JAKARTA,PenaMerdeka – Presiden Prabowo Subianto melantik enam pejabat baru dalam reshuffle kabinet terbaru yang digelar di Istana Negara, Kompleks Istana Kepresidenan RI, Jakarta, pada Senin (27/4/2026) petang hari.
Kepala Negara melantik Dudung Abdurachman sebagai Kepala Staf Kepresidenan dan Muhammad Qodari sebagai Kepala Badan Komunikasi Pemerintah.
Pengangkatan itu berdasarkan Keputusan Presiden RI Nomor 52/P Tahun 2026 tentang Pemberhentian dan Pengangkatan Kepala Staf Kepresidenan dan Kepala Badan Komunikasi Pemerintah.

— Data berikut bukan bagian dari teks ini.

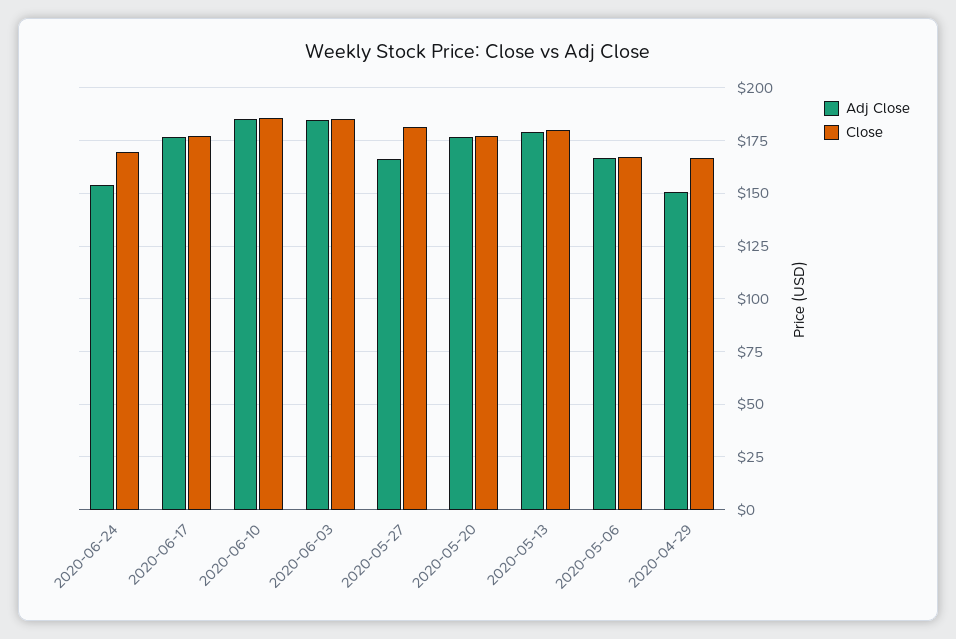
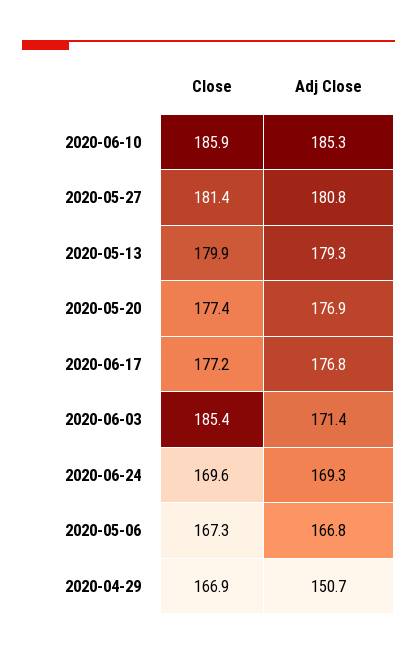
Adj Close, 2020-06-24: 155 -> 169.3
Adj Close, 2020-06-03: 185 -> 171.4
Adj Close, 2020-05-27: 165 -> 180.8

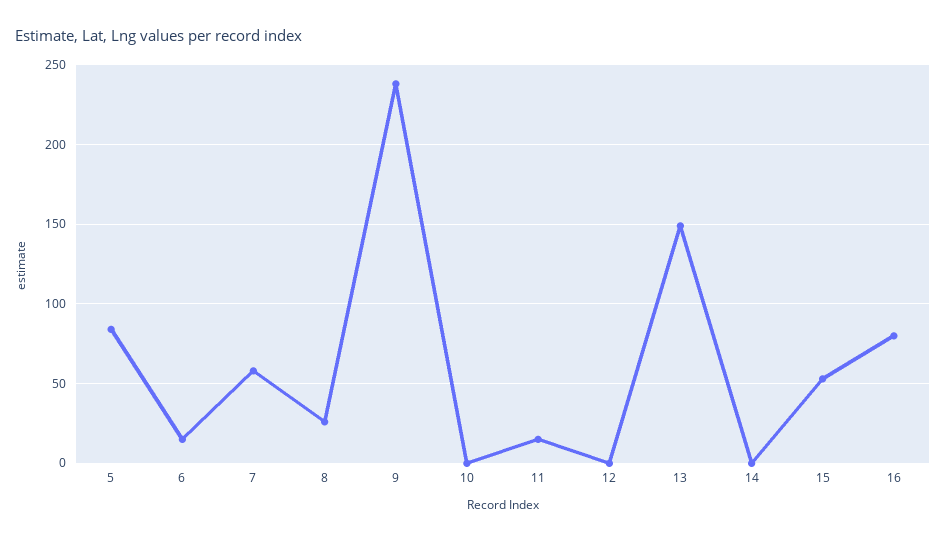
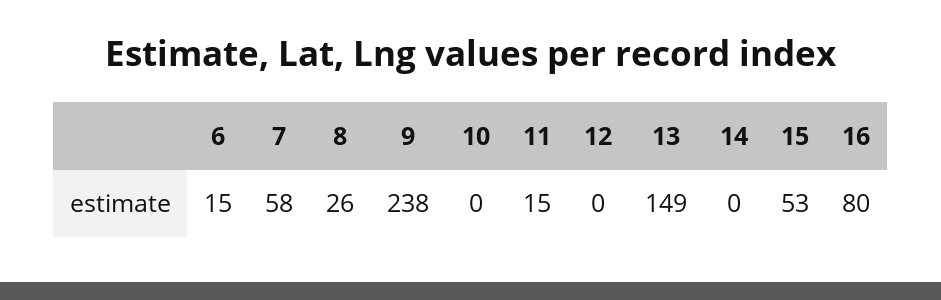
5: 85 -> none

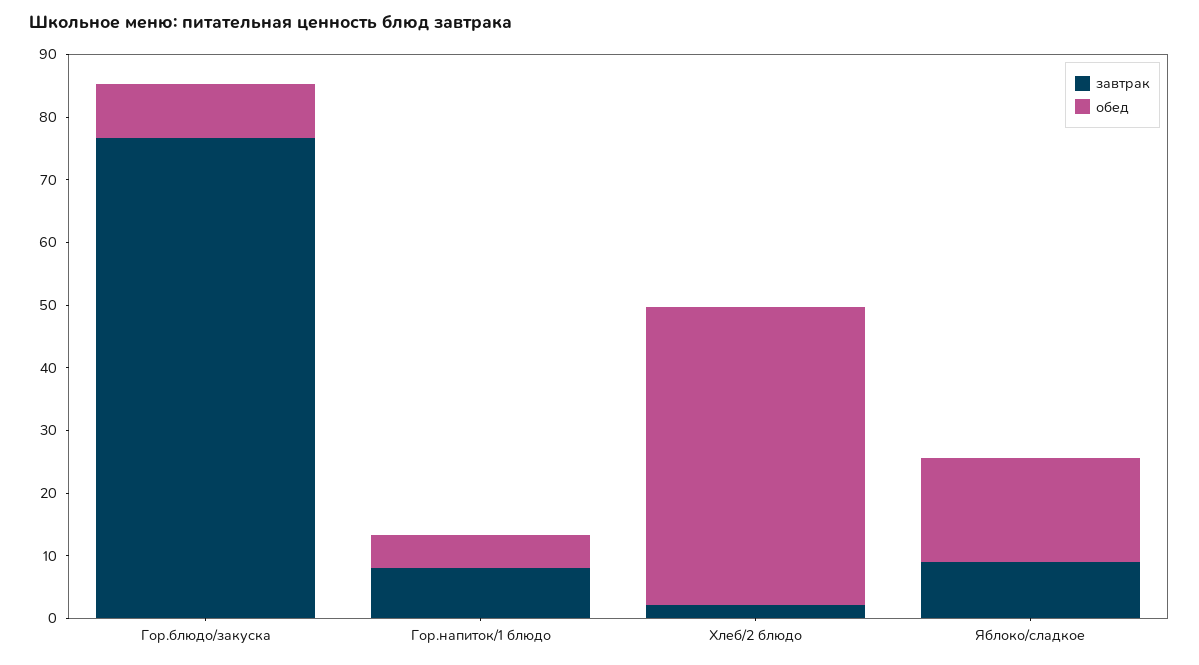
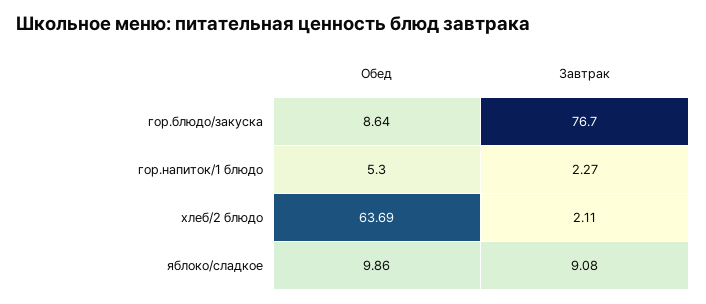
завтрак, Гор.напиток/1 блюдо: 8 -> 2.27
обед, Хлеб/2 блюдо: 48 -> 63.69
обед, Яблоко/сладкое: 16 -> 9.86

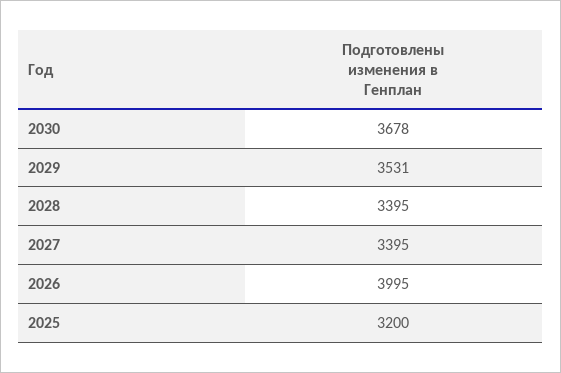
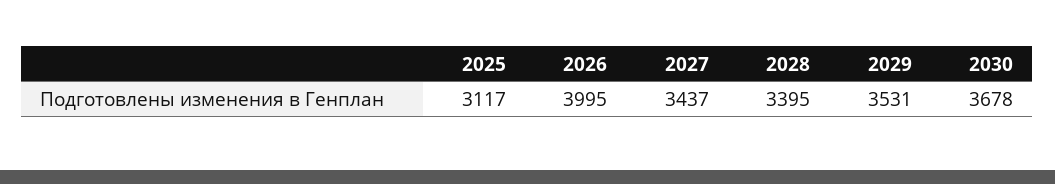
2027: 3395 -> 3437
2025: 3200 -> 3117

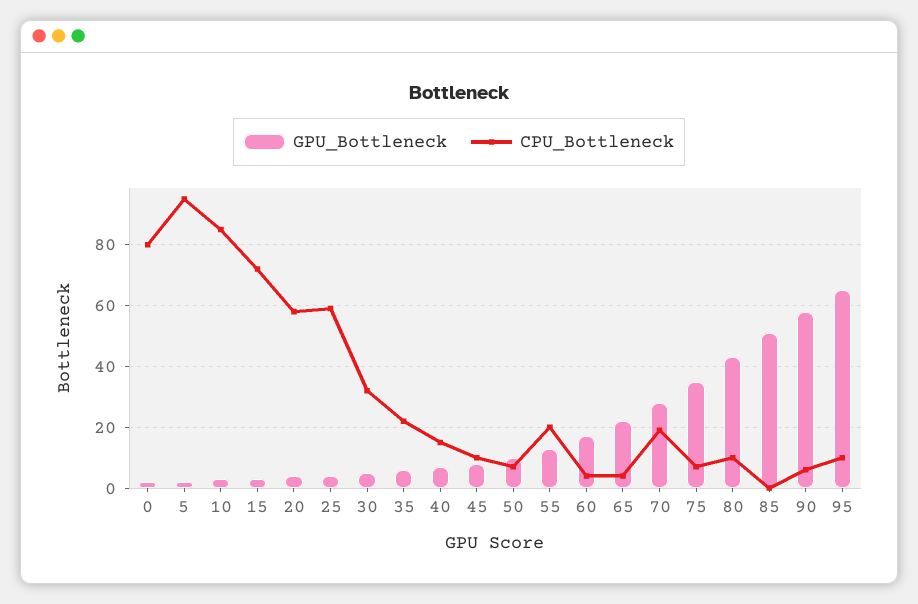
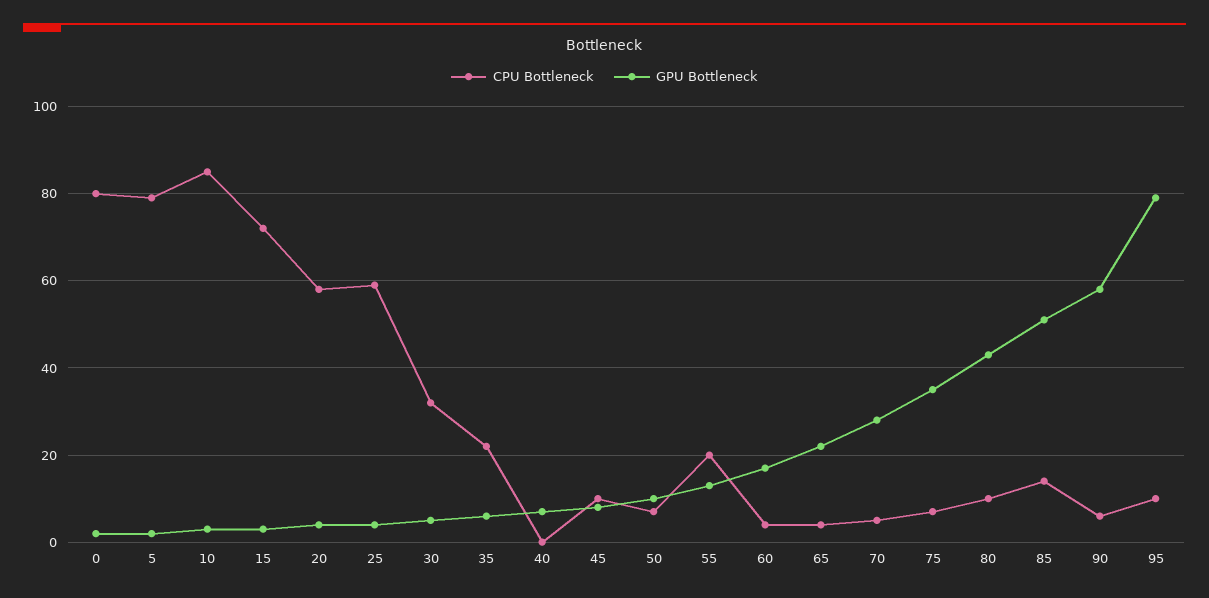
CPU_Bottleneck, 5: 95 -> 80
CPU_Bottleneck, 40: 15 -> 0
CPU_Bottleneck, 70: 20 -> 5
CPU_Bottleneck, 85: 0 -> 15
GPU_Bottleneck, 95: 65 -> 80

Selain itu, Presiden Prabowo turut melantik Hasan Nasbi sebagai Penasihat Khusus Presiden bidang Komunikasi yang berdasarkan pada Keppres RI Nomor 53/P Tahun 2026 tentang Pengangkatan Penasihat Khusus Presiden Bidang Komunikasi.
Selanjutnya, Presiden juga melantik Abdul Kadir Karding sebagai Kepala Badan Karantina Indonesia.
Pengangkatan ini berdasarkan Keputusan Presiden RI Nomor 50/TPA/Tahun 2026 tentang Pemberhentian dan Pengangkatan dari dan Dalam Jabatan Pimpinan Tinggi Utama di Lingkungan Badan Karantina Indonesia.
Hanif Faisol Nurofiq sebagai Wakil Menteri Koordinator Bidang Pangan dan Mohammad Jumhur Hidayat sebagai Menteri Lingkungan Hidup/Kepala Badan Pengendalian Lingkungan Hidup.
Pengangkatan itu didasarkan pada Keputusan Presiden Republik Indonesia (Keppres RI) Nomor 51/P Tahun 2026 tentang Pemberhentian dan Pengangkatan Menteri, serta Wakil Menteri Negara Kabinet Merah Putih Periode Tahun 2024-2029.
“Bahwa saya akan setia kepada Undang-Undang Dasar Negara Republik Indonesia Tahun 1945 serta akan menjalankan segala peraturan perundang-undangan dengan selurus-lurusnya, demi darmabakti saya kepada bangsa dan negara,” ujar Prabowo saat mendiktekan penggalan sumpah jabatan kepada pejabat yang dilantik.
Pelantikan para pejabat dilanjutkan dengan penandatanganan berita acara oleh pejabat yang dilantik, dan diakhiri dengan pemberian ucapan selamat bersama.
Tampak hadir dalam pelantikan itu Para Pimpinan Lembaga Negara, Para Menteri Kabinet Merah Putih, Panglima Tentara Nasional Indonesia Jenderal TNI Agus Subiyanto, dan Kepala Kepolisian Negara Republik Indonesia Jenderal Pol. Listyo Sigit Prabowo.